Meredith Klein holds a BFA in Visual Arts from Mason Gross School of the Arts and is in the process of completing a BA in mathematics at Rutgers University. She has recently been working through and researching the overlap of these two disciplines, and the ways that math is perceived in an arts context, and the way that art is perceived in a math context. She is working on a paper called “Groups and Symmetry,” which takes a look at the 17 possible two-dimensional symmetries, principally through the works of R.L.E. Schwartzenberger and M.C. Escher, a mathematician and an artist, respectively, who approached the same topic through their very distinct disciplines. Inspired by the Daina Taimina’s crocheted hyperbolic models, Meredith has also begun exploring model-making. “A = 10e^.038x” uses a simple exponential growth formula to generate a crochet pattern in which each value of x is a “round” and A is the number of stitches in the round.
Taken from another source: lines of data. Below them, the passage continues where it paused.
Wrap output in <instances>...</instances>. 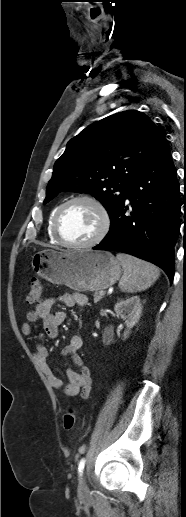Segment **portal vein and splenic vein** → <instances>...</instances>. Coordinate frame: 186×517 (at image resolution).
Masks as SVG:
<instances>
[{
    "label": "portal vein and splenic vein",
    "instance_id": "18ae733b",
    "mask_svg": "<svg viewBox=\"0 0 186 517\" xmlns=\"http://www.w3.org/2000/svg\"><path fill=\"white\" fill-rule=\"evenodd\" d=\"M100 294H101V295H104V294H105V291H100Z\"/></svg>",
    "mask_w": 186,
    "mask_h": 517
}]
</instances>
This particular equation was derived so that the execution of the pattern could be achieved in a set period of time, with stitches rationed evenly over the time. Contrasting bands mark off equal amounts of stitches, illustrating the power of exponential growth, and interpreting hyperbolic geometry through a tangible process of construction. “Cantor Set” is again a crocheted model, but this time of rapid decay. Based on the Cantor Set, which is generated when a unit interval has its inner third removed, and then each subsequent segment has it’s inner third removed as well, this piece illustrates how rapidly the set disappears, with the segments represented in green and the “take-outs” represented in red. Aside from her studies of math-art, Meredith also works in photography and mixed media.